-- PASSAGE PROVIDED --
This blog garnered lots of buzz when I first published it. If you have read my book, you know about Juliette Gordon Low’s many talents. Just one more astonishing facet to the remarkable founder of the Girl Scouts of the USA.
___________________
Juliette Low was an extremely creative person. She wrote poetry, she painted and sculpted. She could spin, knit, and sew–a little. Of course the biggest thing she ever created was the Girl Scouts of the United States of America. But did you know that she was also an inventor?
In 1912, Juliette Low took out a patent for a kind of a trash can for liquids. She called it “The Pluto Bag.” She did not name it after the planet, for that was not discovered until after her death. Presumably, she named it after the Roman god of the underworld.
The Pluto Bag seems never to have been manufactured or sold. I can only speculate as to what prompted her to dream this up and seek a patent. Does this have camping applications?
Here’s the fine print:
You can read about it yourself (there are two more pages, one text, one drawings) on the U.S. Government patent page, or to find it more simply, click here.
Juliette Low also designed and patented the first U.S. Girl Guide Tenderfoot badge, which will look familiar to some of you:
When the patent for the badge expired in 1921, she signed it over the the Girl Scouts of the U.S.A.
Her attorneys stated that she owned the “trade-mark for the letters “G.S.” for clothing, hats, caps, etc., which trade-mark was #123992.” I cannot locate that one, however. If you can, let me know!
- With thanks to Lynn Daw, librarian extraordinaire at Monmouth College, Monmouth, Illinois.
- For the use of the term “Pluto bag,” see Ernest Wilkinson to Juliette Low, 14 February 1921. For the re-assigning of the badge patent, see Jane Deeter Rippin to Juliette Low, 1 February 1921, both from National Historic Preservation Center, Girl Scouts of the U.S.A. National Headquarters, Folder JGL Correspondence, 1921.

-- Short-answer chart tasks --
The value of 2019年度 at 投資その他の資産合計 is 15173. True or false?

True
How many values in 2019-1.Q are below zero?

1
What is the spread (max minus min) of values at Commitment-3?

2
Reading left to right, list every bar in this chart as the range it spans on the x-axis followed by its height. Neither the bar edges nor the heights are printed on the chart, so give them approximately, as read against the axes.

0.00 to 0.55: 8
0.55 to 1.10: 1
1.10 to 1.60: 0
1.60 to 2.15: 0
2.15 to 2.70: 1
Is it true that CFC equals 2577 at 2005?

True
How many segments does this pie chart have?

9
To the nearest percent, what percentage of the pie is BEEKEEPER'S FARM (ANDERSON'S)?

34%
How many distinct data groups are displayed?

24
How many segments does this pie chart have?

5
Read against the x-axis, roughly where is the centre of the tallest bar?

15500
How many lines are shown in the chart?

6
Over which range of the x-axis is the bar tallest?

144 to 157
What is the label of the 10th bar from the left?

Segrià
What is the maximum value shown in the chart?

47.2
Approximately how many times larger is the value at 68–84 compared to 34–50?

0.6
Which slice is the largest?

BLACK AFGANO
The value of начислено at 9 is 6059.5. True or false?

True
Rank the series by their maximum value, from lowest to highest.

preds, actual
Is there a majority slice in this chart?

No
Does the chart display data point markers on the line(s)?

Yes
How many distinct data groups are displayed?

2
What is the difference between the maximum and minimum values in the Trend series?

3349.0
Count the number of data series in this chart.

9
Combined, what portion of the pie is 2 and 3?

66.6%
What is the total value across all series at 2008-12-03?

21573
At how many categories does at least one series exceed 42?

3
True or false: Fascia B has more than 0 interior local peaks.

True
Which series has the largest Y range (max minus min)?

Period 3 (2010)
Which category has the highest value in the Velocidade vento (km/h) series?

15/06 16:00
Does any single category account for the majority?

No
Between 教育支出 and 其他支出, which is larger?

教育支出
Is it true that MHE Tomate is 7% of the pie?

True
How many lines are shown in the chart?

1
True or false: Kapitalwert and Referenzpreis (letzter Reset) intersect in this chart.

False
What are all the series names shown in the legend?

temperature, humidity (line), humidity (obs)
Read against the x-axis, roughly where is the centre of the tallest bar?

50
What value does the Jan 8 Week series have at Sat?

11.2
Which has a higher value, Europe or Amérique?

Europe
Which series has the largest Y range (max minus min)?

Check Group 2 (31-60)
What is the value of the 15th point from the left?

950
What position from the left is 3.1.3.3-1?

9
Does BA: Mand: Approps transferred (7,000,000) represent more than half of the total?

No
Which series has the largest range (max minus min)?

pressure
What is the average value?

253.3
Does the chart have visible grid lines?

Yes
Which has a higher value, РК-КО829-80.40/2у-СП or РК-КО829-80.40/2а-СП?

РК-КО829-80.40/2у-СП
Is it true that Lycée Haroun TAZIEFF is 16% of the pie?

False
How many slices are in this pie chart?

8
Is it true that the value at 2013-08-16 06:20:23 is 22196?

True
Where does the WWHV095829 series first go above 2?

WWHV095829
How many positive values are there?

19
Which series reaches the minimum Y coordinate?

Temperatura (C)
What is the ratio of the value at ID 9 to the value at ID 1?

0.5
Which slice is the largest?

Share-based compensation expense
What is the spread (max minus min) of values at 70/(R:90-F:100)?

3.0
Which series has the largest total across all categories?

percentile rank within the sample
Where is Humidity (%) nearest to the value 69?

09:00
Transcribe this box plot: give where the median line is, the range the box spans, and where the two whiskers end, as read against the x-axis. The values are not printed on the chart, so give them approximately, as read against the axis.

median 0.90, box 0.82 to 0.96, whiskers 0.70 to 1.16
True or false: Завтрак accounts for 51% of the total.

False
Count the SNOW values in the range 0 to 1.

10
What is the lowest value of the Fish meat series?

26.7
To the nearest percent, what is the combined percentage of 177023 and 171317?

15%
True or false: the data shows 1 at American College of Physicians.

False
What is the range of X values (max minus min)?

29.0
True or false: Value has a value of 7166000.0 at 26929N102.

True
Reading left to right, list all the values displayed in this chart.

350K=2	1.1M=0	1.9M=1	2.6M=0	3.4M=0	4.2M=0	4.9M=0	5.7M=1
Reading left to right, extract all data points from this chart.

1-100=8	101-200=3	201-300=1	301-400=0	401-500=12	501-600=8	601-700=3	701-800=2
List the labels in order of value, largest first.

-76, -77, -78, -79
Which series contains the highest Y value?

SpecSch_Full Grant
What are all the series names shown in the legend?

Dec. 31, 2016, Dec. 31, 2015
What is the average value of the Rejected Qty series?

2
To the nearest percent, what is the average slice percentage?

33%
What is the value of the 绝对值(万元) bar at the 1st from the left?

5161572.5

-- ASSIGNED TASK --
Copy the part of the blog post that begins at the words "This blog garnered" and stops after "of the underworld.", switching "trash can" to "waste bin". Answer from the blog post alone.

-- WORKED SOLUTION --
This blog garnered lots of buzz when I first published it. If you have read my book, you know about Juliette Gordon Low’s many talents. Just one more astonishing facet to the remarkable founder of the Girl Scouts of the USA.
___________________
Juliette Low was an extremely creative person. She wrote poetry, she painted and sculpted. She could spin, knit, and sew–a little. Of course the biggest thing she ever created was the Girl Scouts of the United States of America. But did you know that she was also an inventor?
In 1912, Juliette Low took out a patent for a kind of a waste bin for liquids. She called it “The Pluto Bag.” She did not name it after the planet, for that was not discovered until after her death. Presumably, she named it after the Roman god of the underworld.